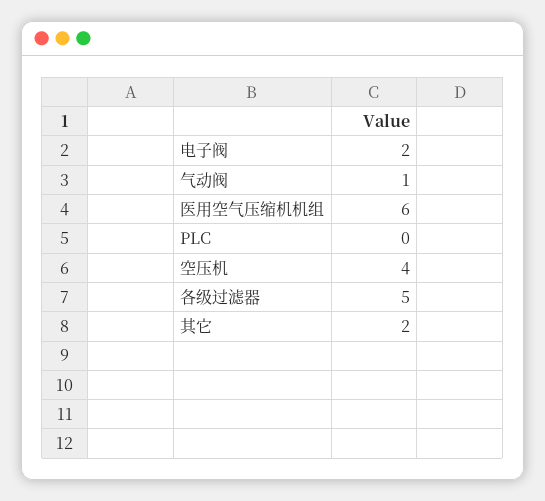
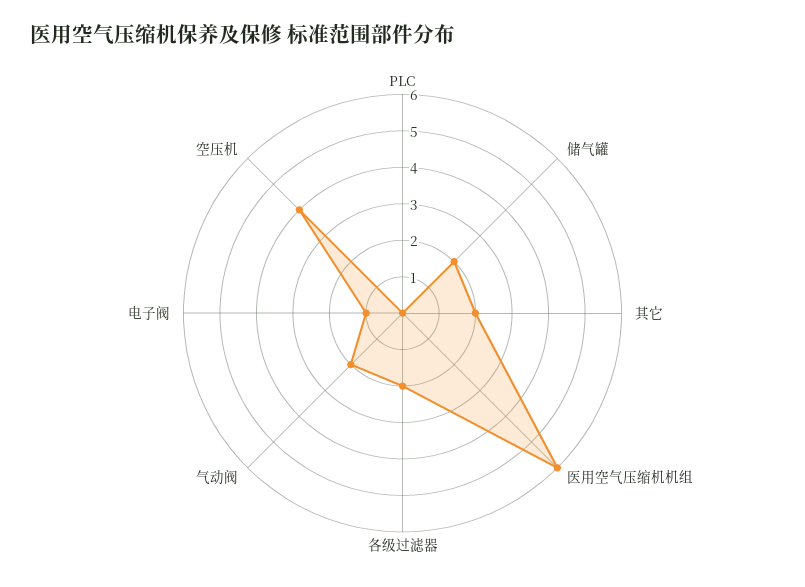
电子阀: 2 -> 1
气动阀: 1 -> 2
各级过滤器: 5 -> 2
储气罐: none -> 2

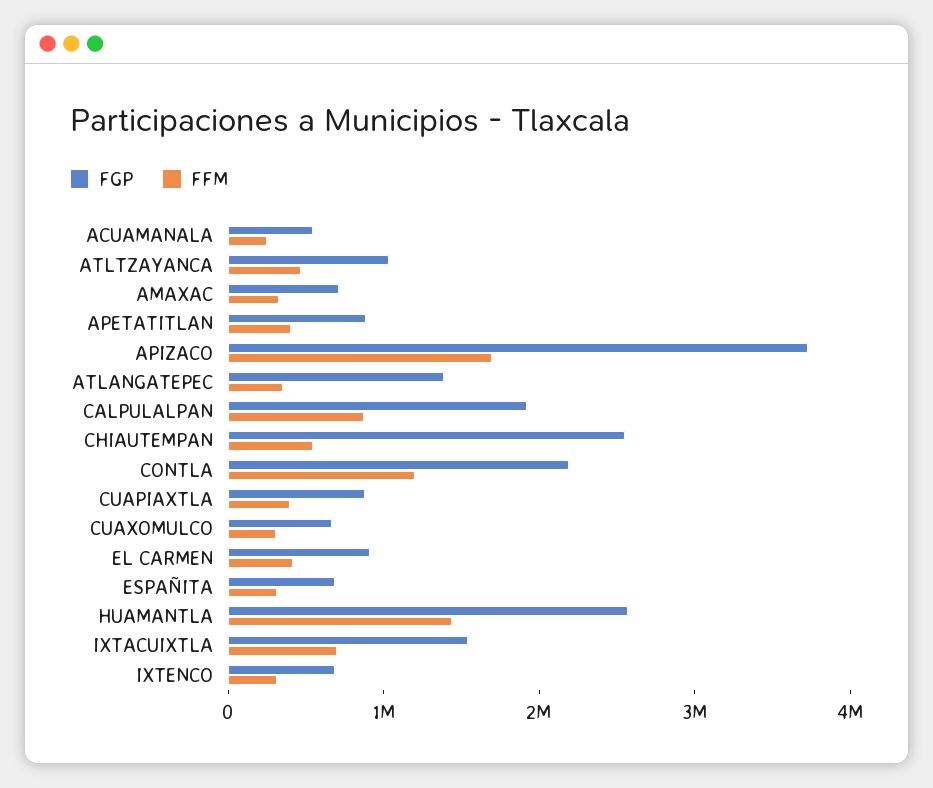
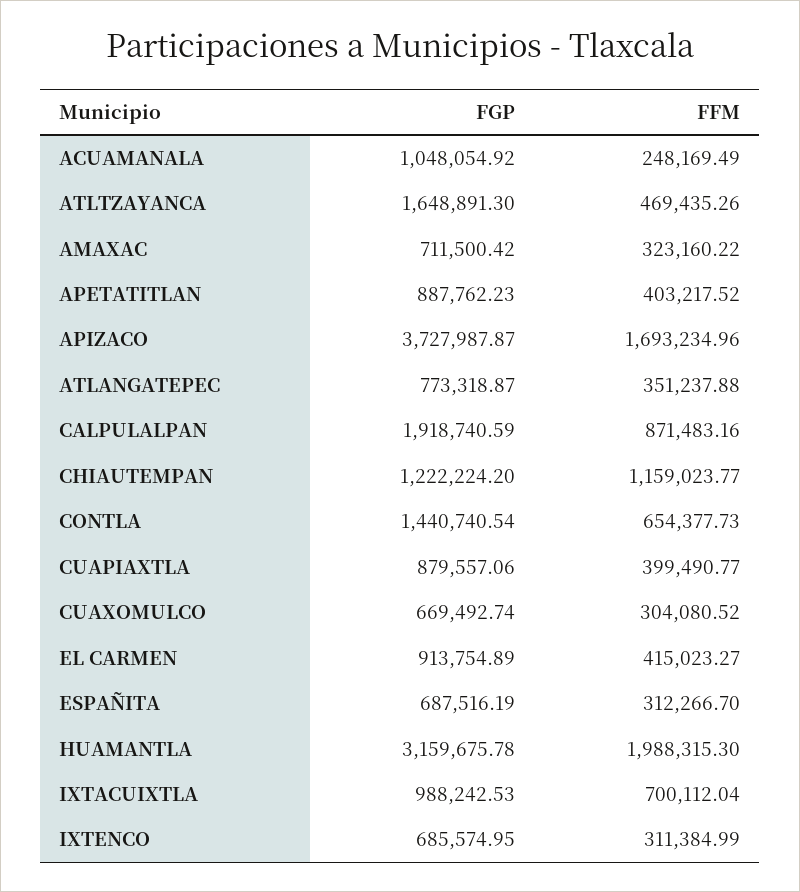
FGP, ACUAMANALA: 600000 -> 1048054.92
FGP, ATLTZAYANCA: 1000000 -> 1648891.3
FGP, ATLANGATEPEC: 1400000 -> 773318.87
FGP, CHIAUTEMPAN: 2600000 -> 1222224.2
FFM, CHIAUTEMPAN: 600000 -> 1159023.77
FGP, CONTLA: 2200000 -> 1440740.54
FFM, CONTLA: 1200000 -> 654377.73
FGP, HUAMANTLA: 2600000 -> 3159675.78
FFM, HUAMANTLA: 1400000 -> 1988315.3
FGP, IXTACUIXTLA: 1600000 -> 988242.53

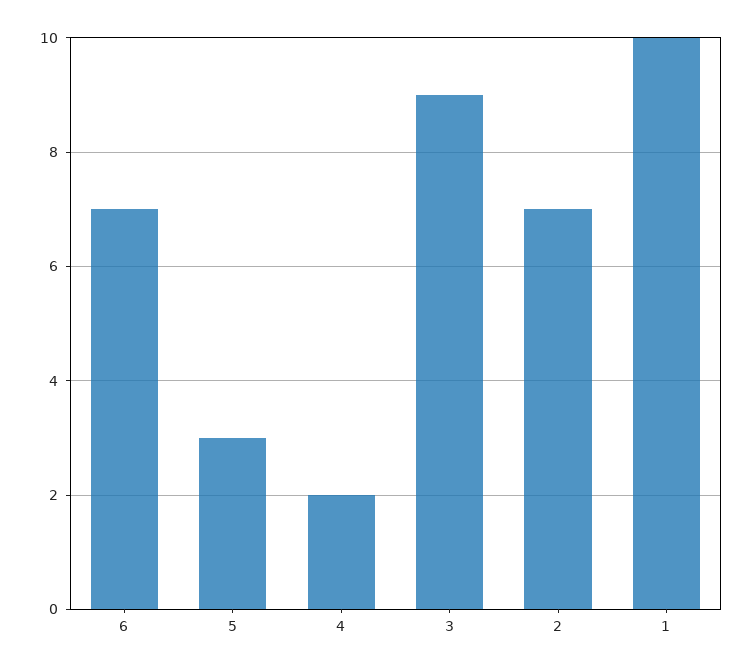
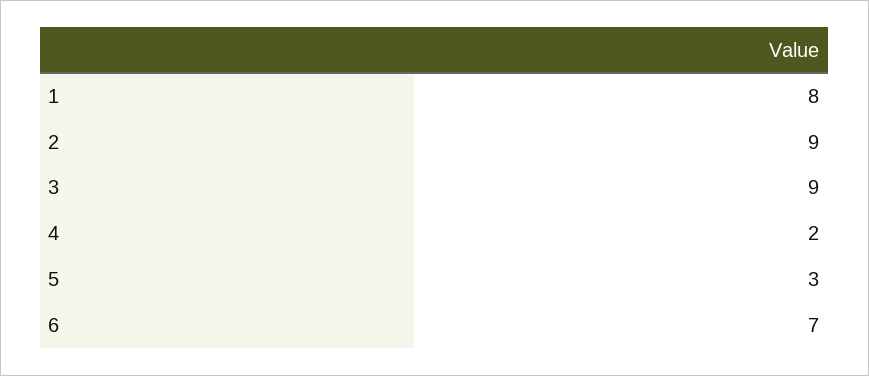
2: 7 -> 9
1: 10 -> 8

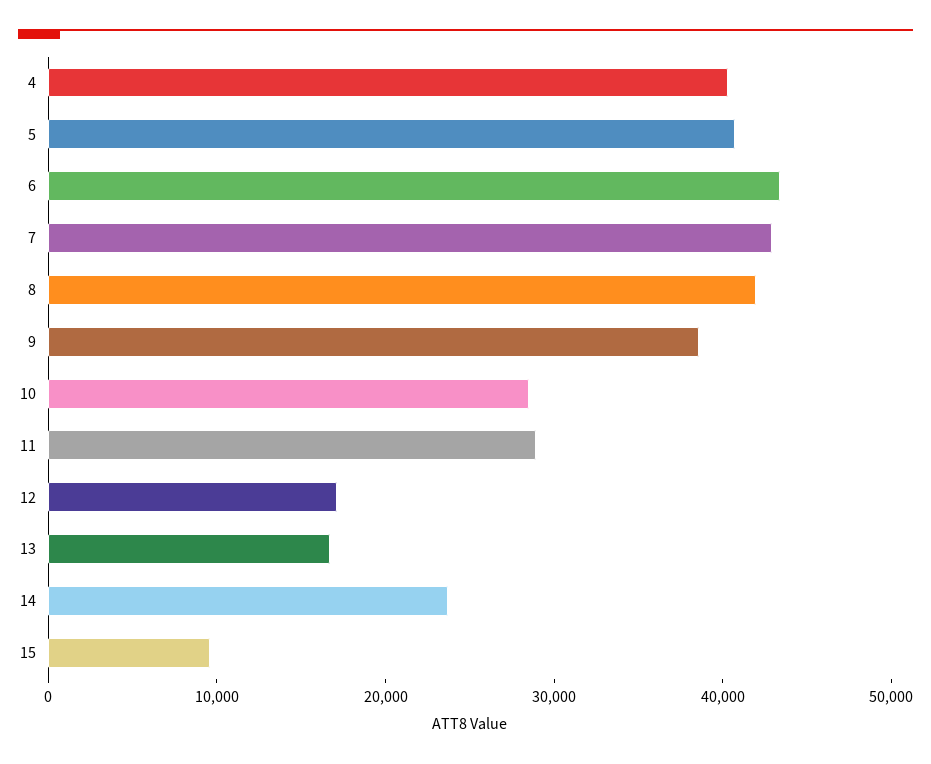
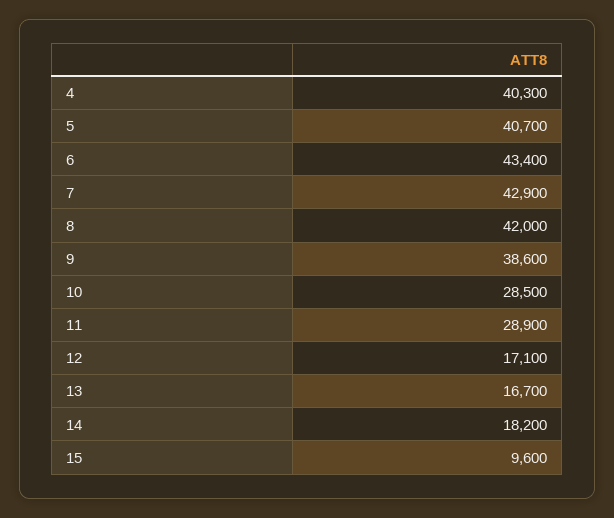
14: 24000 -> 18200

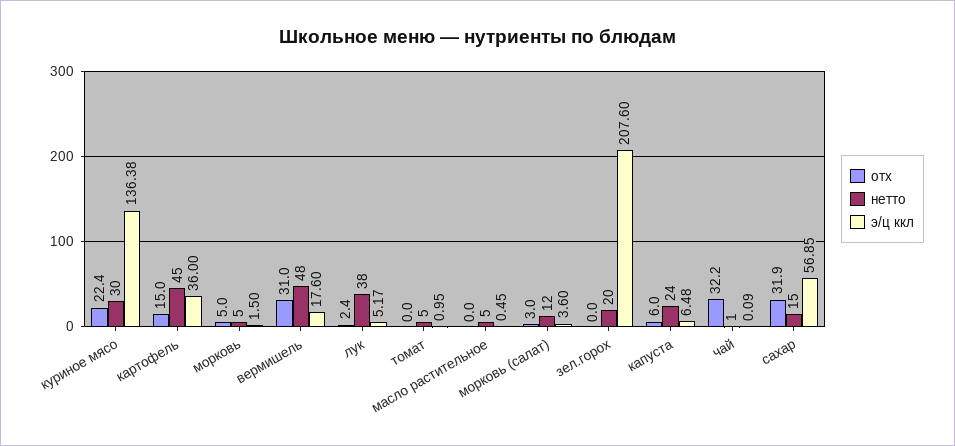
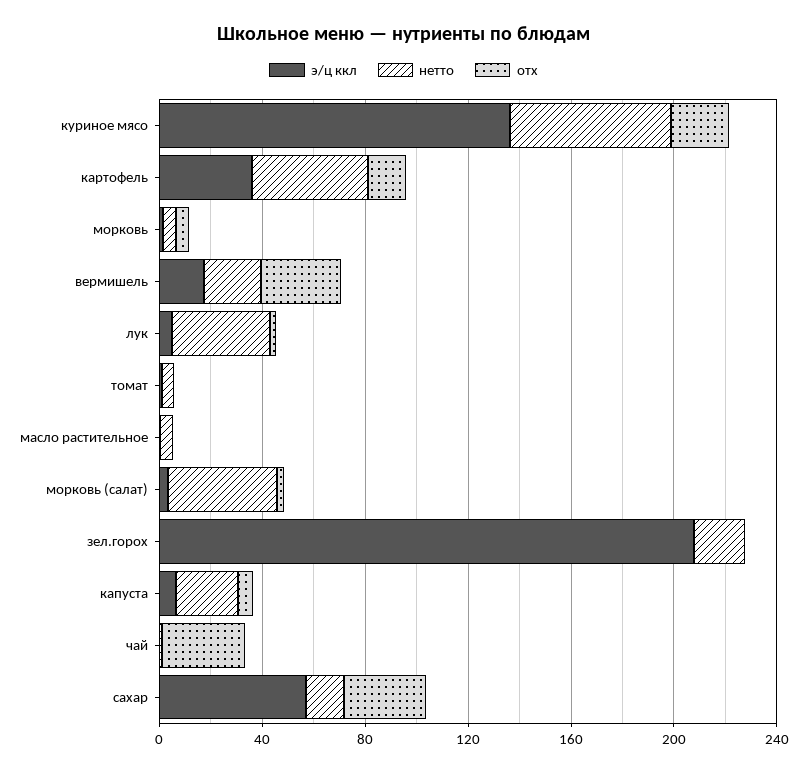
нетто, куриное мясо: 30 -> 60
нетто, вермишель: 48 -> 20
нетто, морковь (салат): 12 -> 40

# Required work:
Please work out how many lines above contain the string "CONTLA", and reply with that number alone.

# Response for this exercise:
2